Filter the records below, keeping only lines with the string "testing".

----

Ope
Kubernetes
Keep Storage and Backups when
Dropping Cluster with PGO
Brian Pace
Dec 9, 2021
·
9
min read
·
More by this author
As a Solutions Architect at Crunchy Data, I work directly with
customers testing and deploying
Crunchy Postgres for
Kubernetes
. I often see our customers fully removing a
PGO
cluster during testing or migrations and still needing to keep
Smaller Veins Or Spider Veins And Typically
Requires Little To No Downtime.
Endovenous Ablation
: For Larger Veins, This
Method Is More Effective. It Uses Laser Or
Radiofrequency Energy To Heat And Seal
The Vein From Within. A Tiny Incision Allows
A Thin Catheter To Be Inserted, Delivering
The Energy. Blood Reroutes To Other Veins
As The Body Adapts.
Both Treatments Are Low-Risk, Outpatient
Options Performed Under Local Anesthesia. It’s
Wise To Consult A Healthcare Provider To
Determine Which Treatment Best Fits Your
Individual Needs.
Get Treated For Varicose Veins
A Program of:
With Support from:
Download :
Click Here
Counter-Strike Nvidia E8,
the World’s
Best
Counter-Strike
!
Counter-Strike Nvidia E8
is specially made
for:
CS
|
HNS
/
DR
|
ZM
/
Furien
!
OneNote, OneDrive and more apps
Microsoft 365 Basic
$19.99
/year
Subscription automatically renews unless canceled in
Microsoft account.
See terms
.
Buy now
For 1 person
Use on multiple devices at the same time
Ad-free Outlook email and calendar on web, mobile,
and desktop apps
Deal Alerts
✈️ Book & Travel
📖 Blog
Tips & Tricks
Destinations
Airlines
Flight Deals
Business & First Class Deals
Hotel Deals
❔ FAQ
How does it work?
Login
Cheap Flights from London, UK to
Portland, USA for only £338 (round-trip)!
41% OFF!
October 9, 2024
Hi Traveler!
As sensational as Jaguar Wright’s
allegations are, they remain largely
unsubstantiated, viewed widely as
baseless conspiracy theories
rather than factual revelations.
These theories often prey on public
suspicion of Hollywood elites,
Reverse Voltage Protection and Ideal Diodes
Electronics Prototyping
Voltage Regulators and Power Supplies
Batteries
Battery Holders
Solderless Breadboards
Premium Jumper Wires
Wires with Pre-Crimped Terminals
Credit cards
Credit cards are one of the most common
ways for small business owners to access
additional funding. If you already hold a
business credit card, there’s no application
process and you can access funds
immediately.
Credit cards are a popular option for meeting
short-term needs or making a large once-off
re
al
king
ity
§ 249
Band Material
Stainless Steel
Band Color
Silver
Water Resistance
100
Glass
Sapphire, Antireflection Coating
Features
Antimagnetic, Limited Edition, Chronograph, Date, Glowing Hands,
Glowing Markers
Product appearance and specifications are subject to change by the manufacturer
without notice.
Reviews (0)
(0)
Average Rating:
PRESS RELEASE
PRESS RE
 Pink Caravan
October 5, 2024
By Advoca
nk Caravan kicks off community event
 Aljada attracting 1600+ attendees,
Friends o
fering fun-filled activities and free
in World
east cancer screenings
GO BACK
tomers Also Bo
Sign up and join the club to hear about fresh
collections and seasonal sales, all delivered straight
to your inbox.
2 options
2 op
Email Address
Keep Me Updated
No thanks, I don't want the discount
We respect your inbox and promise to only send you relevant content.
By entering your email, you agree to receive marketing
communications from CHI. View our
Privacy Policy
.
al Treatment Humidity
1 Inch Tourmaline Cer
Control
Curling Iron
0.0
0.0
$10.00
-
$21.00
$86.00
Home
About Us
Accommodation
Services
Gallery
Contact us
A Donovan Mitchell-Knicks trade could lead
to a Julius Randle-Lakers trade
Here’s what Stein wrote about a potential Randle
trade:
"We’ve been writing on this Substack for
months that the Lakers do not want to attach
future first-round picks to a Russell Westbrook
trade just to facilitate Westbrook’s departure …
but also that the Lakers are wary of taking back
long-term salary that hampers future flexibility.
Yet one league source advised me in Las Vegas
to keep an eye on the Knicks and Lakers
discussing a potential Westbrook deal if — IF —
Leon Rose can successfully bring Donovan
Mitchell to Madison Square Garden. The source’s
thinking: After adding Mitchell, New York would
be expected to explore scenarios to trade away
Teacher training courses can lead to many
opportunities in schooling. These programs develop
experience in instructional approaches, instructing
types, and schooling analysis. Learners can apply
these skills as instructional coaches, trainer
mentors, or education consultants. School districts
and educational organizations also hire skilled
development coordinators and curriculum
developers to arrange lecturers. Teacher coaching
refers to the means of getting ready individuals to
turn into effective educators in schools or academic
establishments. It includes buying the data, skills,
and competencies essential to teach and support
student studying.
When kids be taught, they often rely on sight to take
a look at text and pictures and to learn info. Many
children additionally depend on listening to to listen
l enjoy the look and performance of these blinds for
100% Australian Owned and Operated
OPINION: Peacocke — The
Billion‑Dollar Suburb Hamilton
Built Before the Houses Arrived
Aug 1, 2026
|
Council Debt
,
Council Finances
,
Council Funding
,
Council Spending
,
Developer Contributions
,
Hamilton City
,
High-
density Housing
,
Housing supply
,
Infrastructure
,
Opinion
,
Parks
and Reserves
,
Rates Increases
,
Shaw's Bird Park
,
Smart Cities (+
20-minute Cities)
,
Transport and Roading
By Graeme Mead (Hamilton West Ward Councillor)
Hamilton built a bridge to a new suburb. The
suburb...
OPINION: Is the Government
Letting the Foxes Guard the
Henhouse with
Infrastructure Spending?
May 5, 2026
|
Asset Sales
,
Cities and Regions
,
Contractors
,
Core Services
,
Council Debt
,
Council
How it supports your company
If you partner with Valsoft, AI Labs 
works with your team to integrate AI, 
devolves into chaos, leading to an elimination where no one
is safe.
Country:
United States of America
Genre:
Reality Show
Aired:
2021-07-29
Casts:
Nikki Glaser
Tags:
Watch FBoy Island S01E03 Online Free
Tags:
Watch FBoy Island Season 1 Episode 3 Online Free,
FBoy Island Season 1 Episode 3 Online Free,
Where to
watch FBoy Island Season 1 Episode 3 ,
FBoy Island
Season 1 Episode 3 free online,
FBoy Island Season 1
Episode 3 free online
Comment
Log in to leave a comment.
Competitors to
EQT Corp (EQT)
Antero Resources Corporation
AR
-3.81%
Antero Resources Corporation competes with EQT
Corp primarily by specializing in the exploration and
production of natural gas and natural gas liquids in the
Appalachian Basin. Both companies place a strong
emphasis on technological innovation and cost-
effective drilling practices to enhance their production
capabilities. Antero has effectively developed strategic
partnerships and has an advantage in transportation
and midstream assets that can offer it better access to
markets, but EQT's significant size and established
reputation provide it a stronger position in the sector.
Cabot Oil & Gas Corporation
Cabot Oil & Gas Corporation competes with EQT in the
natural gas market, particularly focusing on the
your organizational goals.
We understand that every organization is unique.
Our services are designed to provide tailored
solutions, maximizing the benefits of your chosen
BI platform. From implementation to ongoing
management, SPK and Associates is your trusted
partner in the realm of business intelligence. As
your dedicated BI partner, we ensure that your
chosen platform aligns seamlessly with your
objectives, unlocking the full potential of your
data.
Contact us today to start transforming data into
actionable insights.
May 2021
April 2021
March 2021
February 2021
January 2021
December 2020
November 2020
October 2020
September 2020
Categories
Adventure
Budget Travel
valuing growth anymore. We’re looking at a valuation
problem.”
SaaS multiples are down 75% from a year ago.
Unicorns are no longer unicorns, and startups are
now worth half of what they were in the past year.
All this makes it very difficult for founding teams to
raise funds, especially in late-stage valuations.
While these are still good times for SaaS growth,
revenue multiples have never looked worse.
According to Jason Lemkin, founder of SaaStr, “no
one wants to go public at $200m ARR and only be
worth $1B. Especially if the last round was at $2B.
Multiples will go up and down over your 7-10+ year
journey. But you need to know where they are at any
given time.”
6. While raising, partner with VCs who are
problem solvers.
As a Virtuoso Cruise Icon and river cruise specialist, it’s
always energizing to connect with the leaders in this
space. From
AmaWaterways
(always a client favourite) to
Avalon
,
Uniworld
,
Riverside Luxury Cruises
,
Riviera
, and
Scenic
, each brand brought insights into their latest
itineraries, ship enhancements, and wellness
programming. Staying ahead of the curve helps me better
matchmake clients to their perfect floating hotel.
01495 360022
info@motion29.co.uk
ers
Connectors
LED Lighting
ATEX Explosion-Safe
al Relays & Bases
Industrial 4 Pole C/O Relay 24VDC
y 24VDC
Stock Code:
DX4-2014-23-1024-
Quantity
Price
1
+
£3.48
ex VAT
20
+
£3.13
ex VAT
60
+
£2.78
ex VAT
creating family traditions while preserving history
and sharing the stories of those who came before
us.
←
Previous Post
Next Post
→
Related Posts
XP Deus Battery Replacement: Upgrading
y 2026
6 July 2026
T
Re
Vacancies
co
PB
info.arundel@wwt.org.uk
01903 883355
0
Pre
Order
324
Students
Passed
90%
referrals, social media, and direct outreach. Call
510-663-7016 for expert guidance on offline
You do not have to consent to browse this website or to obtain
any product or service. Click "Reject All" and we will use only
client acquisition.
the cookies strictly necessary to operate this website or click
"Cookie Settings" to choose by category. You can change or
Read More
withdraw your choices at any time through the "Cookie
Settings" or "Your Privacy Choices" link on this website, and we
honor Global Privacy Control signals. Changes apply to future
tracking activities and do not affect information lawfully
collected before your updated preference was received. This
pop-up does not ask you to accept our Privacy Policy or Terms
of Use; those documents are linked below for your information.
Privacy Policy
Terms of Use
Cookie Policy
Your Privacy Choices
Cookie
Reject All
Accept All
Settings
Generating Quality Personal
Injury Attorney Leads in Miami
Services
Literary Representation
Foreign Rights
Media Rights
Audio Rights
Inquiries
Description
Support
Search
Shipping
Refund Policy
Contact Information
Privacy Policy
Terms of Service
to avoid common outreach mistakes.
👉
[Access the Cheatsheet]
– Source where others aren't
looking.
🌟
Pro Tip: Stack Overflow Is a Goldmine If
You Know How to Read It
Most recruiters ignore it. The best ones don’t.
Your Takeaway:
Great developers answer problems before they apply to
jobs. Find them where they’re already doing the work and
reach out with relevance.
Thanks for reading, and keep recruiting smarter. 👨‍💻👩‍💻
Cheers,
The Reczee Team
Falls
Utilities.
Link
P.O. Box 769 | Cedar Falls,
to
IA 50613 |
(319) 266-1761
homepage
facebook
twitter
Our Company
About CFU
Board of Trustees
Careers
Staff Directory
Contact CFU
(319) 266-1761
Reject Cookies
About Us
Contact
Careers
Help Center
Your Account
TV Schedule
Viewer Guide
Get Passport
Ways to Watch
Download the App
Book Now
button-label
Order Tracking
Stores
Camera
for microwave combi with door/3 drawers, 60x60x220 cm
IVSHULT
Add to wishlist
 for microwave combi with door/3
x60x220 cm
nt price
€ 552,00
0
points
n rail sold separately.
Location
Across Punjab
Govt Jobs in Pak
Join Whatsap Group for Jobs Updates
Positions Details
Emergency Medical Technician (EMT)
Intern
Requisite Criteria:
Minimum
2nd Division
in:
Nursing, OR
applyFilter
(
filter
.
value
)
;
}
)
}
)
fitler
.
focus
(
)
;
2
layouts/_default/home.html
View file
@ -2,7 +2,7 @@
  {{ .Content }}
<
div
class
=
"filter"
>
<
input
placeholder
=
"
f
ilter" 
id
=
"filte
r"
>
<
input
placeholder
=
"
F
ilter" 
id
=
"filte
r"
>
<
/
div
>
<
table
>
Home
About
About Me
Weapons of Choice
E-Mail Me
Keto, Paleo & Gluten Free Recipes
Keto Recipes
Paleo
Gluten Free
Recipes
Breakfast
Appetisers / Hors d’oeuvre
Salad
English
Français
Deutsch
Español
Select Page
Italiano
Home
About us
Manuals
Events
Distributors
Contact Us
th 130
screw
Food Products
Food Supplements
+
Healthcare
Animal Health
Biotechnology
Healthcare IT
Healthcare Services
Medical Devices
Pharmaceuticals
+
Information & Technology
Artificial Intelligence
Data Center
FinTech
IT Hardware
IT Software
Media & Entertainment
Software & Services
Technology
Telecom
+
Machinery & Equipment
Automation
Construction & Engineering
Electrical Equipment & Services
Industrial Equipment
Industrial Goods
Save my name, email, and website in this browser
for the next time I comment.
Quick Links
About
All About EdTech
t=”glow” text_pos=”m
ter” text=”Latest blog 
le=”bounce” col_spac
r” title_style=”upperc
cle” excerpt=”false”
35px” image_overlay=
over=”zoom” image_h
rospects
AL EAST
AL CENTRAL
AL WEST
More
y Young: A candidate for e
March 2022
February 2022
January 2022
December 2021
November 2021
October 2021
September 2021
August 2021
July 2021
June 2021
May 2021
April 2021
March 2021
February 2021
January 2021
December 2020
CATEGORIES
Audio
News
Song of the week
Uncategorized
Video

----

Answer below:
customers testing and deploying
cluster during testing or migrations and still needing to keep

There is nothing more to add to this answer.